Her punishment was so severe and so shocking that it caused a media firestorm. In 1982, the Washington Post wrote about the “bizarre and nearly unbelievable story of heavy-handed military justice.”

“Newak finds herself locked away, and with her life possibly in ruins, for being found guilty by an Air Force court of first offenses that were not only nonviolent but would probably not be prosecuted in civilian courts,” the Post wrote.

The following July, the same reporter wrote that his letters to Newak were being opened by prison staff without justification.

“By making an example of her, it was sending the message to gays, and others whose private behavior was suspect, to keep away,” Colman McCarthy argued. “To those already in, a warninglove the wrong sex or smoke a joint, and you’ll be jailed.”

The negative press had an impact. Newak’s sentence was reduced from seven to six years. Then it was cut in half to three years. She ended up serving 14 and a half months. She was released on parole for two years.

Newak was “dismissed” from the Air Force, the equivalent of a dishonorable discharge for officers.

She couldn’t go home. Her family was humiliated.

“Being from a small town, it was really looked down on,” she says. “I was embarrassed. My mother, she was embarrassed. My older sister was afraid it would affect her and her teaching job.”

Feeling like her family didn’t want to having anything to do with her, transferred her parole to Syracuse where she stayed for two years.

“I would have done anything to protect my country,” she says. “And I still feel that way. But I was branded. I was proud and I was stripped of it completely. They wanted to stamp me out completely like I didn’t exist at all.”

Her dismissal meant she was never eligible for military benefits like home loans or low-cost medical care. And she lost the career she loved.

So did Peelman.

In July 1982, the Air Force sent her packing with an honorable discharge. But the discharge was stamped with the designation of “sexual perversion and conduct unbecoming.”

“I just so regret how everything conspired,” she says of testifying against Newak. “What I should have done was sought out my own lawyer, but damn we were young and naive and there was nobody to ask anything to.”

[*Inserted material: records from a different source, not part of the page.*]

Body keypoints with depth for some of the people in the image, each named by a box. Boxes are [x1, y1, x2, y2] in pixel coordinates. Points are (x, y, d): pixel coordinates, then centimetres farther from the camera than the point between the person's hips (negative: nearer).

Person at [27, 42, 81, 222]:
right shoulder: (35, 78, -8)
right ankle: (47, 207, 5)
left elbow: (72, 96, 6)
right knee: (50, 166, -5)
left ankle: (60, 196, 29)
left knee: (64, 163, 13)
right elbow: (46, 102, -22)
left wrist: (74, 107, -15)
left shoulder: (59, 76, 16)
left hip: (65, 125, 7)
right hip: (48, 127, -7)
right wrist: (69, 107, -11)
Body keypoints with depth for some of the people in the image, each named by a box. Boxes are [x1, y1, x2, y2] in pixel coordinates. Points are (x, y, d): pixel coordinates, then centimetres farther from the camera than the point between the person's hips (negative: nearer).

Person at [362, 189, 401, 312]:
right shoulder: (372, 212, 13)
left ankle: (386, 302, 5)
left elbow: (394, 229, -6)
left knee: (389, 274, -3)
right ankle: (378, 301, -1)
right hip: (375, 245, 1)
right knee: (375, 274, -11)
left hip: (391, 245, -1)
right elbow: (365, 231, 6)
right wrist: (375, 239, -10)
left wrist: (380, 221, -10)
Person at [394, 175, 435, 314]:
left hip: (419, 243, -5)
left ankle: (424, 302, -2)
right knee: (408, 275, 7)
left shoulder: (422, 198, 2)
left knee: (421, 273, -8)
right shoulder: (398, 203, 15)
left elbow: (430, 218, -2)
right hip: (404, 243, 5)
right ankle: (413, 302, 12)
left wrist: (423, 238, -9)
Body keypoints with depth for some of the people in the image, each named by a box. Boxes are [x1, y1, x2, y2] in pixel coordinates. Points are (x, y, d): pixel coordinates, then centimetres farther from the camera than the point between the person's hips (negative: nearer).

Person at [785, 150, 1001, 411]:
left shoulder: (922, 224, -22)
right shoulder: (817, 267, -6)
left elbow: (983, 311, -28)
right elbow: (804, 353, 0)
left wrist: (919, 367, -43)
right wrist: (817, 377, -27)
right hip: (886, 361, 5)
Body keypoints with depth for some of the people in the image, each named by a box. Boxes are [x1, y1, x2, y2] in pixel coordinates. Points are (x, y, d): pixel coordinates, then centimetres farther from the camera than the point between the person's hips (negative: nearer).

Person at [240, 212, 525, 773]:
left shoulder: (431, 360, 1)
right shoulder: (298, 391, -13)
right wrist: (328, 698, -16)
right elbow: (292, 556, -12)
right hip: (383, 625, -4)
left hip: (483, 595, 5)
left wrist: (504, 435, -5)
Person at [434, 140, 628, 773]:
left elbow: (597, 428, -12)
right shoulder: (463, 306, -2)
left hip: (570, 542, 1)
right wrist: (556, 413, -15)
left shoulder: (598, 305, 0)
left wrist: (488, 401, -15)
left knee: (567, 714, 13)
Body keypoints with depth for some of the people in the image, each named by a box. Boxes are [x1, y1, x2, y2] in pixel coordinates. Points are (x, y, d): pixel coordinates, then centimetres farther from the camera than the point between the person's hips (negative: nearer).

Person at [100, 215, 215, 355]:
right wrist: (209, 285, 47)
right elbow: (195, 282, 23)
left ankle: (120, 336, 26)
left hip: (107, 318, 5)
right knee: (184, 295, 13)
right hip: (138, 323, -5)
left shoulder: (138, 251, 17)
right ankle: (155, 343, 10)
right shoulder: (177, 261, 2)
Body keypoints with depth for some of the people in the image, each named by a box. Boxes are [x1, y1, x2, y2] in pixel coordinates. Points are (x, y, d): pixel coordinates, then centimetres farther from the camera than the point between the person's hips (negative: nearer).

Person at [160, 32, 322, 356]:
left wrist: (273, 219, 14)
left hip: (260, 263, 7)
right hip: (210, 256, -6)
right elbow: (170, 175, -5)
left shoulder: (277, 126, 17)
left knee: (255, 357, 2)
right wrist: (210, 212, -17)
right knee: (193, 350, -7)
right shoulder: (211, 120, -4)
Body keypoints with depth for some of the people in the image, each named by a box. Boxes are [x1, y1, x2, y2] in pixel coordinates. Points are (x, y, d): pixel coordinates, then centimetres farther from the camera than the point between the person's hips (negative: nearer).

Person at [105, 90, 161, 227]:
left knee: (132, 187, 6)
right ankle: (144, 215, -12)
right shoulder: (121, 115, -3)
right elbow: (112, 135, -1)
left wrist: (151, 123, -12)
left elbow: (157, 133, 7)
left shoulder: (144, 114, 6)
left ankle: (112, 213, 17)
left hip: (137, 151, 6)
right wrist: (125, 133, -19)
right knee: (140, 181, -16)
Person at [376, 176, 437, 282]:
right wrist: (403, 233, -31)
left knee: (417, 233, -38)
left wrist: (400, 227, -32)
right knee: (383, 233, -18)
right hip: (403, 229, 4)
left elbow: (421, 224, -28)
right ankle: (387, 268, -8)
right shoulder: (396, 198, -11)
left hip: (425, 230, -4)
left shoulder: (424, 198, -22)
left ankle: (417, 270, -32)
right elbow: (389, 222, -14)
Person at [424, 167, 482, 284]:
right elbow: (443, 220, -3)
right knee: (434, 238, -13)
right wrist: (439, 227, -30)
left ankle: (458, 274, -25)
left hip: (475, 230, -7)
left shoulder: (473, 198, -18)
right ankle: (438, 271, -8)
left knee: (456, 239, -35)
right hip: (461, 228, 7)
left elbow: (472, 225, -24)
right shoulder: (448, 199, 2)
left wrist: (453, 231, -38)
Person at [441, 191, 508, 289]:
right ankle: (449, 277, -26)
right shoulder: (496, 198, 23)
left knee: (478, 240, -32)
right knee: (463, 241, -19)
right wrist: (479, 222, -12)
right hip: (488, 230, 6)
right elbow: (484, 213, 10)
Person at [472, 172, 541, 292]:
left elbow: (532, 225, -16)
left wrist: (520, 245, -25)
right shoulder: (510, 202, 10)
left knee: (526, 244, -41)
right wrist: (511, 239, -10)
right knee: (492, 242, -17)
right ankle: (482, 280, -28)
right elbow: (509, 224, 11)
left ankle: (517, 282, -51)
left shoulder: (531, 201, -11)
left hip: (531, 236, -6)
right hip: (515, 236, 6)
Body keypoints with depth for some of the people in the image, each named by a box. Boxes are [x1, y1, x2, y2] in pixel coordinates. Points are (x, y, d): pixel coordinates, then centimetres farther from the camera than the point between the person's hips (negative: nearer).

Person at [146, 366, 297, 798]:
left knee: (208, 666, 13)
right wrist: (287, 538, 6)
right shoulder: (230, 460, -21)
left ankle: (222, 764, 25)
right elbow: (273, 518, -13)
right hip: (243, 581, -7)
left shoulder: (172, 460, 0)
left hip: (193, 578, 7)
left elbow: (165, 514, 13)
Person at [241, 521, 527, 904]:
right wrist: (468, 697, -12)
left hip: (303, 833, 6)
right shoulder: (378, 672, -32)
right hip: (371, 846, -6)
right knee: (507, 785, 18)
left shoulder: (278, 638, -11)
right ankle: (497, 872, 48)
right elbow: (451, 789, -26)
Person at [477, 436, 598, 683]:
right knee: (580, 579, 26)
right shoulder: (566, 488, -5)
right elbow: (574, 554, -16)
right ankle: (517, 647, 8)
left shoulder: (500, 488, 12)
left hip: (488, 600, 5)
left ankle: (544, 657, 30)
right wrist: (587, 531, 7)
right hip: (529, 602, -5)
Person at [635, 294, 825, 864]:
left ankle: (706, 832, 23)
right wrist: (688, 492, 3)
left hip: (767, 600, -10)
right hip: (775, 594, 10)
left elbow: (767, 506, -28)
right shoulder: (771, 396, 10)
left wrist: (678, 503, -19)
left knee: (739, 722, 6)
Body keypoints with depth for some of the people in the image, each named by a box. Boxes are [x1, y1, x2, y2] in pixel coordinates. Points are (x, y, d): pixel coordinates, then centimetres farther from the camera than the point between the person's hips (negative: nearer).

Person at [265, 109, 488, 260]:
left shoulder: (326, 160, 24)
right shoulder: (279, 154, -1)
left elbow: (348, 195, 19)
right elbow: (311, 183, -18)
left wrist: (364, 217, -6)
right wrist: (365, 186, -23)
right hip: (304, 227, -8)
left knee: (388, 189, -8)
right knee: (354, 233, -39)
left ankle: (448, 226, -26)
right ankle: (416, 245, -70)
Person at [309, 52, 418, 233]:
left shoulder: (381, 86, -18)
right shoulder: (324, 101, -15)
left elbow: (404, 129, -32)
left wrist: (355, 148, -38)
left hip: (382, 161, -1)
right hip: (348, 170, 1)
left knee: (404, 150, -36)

Peelman became a postal carrier. It was a good job, a job she loved. It wasn’t her calling. It wasn’t the military. And she never got over testifying against Newak or the fallout from that.

Newak has done a lot to distance herself from the pain of her incarceration. She only told people closest to her what happened in the military. She has lived in fear it would ruin her, cost her her job.

Today, she works at CVS. She has a partner of 14 years. She lives in California, far away from Leavenworth or Hancock Air Force Base.

“All these decades or years that have gone by it’s almost like it was erased from my memory,” she says.

But earlier this year, a 90-year-old lesbian won her bid for honorable discharge after 60 years of living with the same humiliation Newak felt. Helen Grace James made national headlines in January when the Air Force finally gave her an honorable discharge.

Newak’s sister Kim read that story and called James’ attorney, Elizabeth Kristen at Legal Aid at Work.

The memories flooded back, but instead of being nervous or letting the bad feelings take over, Newak thought about what it mean if she won an honorable discharge. She deserved that. She would have done anything to protect country back then. In fact, she still would.

“I thought, ‘Well, I’m 60, what the hell am I afraid of?’” she says.

The U.S. Air Force did not respond to a request to comment.